Bakkal amcaya bol bol nasihat etme hakkını kendinde gören Mert dosta tek tavsiyemdir; olmak diye bir şeyin var olmadığını, oluşların ancak ihtimal dahilinde olabileceğini ve oluştuğumuzun farkında olarak yazmanın, en azından düşündüğümüzle ortaya koyduğumuzun birbirinden zıt konumlara hizmet etmemesi adına, önem arz edebileceğini düşünmesi olacaktır.

Kadın dostlardan, erkekliğe hizmet etmekten zorunlu olarak kaçınamayacak bu metnim için özür dilerim. Kadını, kadınların tartıştığı ve kadına dair olanın olmadığı bir toplumsal hayatın özlemiyle sözlerimi bitirir, olabilecek en kestirme yoldan çıktığımı da sözlerime eklerim.

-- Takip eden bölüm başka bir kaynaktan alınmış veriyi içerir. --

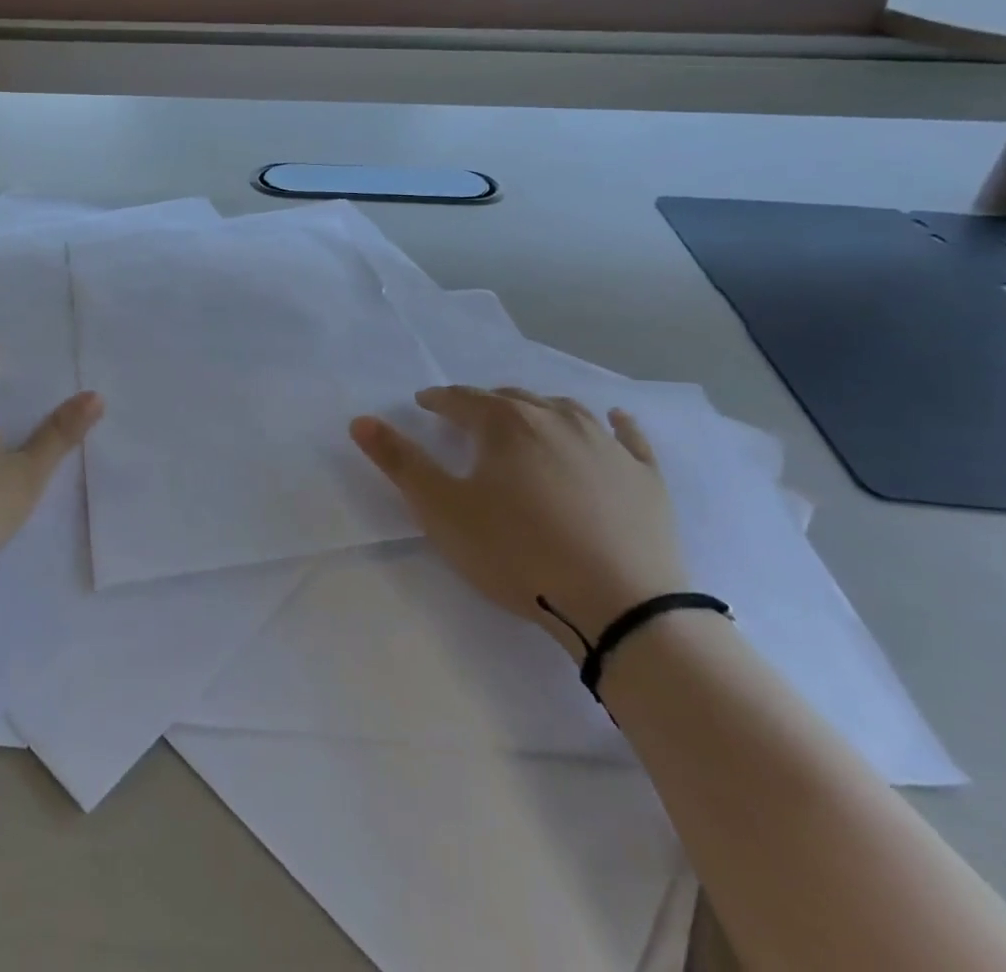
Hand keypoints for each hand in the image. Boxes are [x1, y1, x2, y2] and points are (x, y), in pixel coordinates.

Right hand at [351, 387, 686, 656]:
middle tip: (469, 419)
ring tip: (526, 420)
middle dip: (485, 404)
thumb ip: (400, 461)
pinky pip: (627, 436)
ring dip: (539, 409)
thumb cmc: (518, 553)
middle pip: (511, 399)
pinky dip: (615, 423)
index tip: (424, 404)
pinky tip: (613, 420)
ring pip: (564, 409)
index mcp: (505, 423)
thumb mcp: (443, 510)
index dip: (438, 400)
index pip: (461, 400)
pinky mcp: (645, 475)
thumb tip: (360, 420)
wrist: (621, 605)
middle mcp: (555, 418)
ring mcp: (605, 444)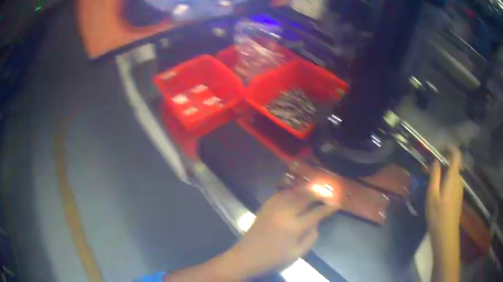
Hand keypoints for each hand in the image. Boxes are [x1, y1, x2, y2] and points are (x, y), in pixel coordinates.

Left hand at [223, 188, 341, 279]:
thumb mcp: (298, 253)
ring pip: (293, 193)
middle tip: (328, 189)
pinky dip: (291, 191)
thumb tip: (316, 222)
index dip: (328, 207)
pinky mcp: (265, 207)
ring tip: (315, 187)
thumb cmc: (274, 259)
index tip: (337, 202)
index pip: (316, 213)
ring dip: (305, 188)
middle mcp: (285, 213)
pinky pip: (280, 194)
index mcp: (294, 227)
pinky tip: (296, 191)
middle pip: (305, 197)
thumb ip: (311, 237)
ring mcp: (273, 208)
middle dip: (318, 192)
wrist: (246, 257)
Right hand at [427, 146, 462, 281]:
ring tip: (434, 182)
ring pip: (454, 175)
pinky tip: (439, 194)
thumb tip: (436, 161)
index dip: (450, 147)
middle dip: (445, 162)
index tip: (441, 147)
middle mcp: (459, 180)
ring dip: (446, 173)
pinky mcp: (458, 198)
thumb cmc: (438, 215)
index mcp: (453, 177)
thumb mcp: (432, 196)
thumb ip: (434, 176)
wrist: (446, 235)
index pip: (456, 155)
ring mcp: (460, 190)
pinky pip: (454, 184)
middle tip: (433, 168)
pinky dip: (447, 182)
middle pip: (455, 165)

Mevzu-bahis metin için; http://mtunay.tumblr.com/post/94467150093/sortlu-k-z-ve-bakkal-n-onundeki-amcan-n-hazin-hikayesi

Daha meşru bir eleştiri olduğuna inandığım Burcu Karakaş'ın Bianet'te çıkan metni için; http://bianet.org/bianet/kadin/157811-kadinlar-hakkinda-bilinmeyen-bazi-gercekler

Edit: Metnin "kahramanı" olan amcanın bakkal olmadığı, sadece bakkalın önündeki amca olduğu uyarısı için teşekkür ederim. Sınıfsal bakış açısıyla alakalı olarak söylediklerimin farklılaşmasına dair pek bir önemi olmadığını düşündüğüm bu bilgi için metindeki ilgili paragrafları değiştirme ihtiyacı hissetmediğimi söylemek isterim.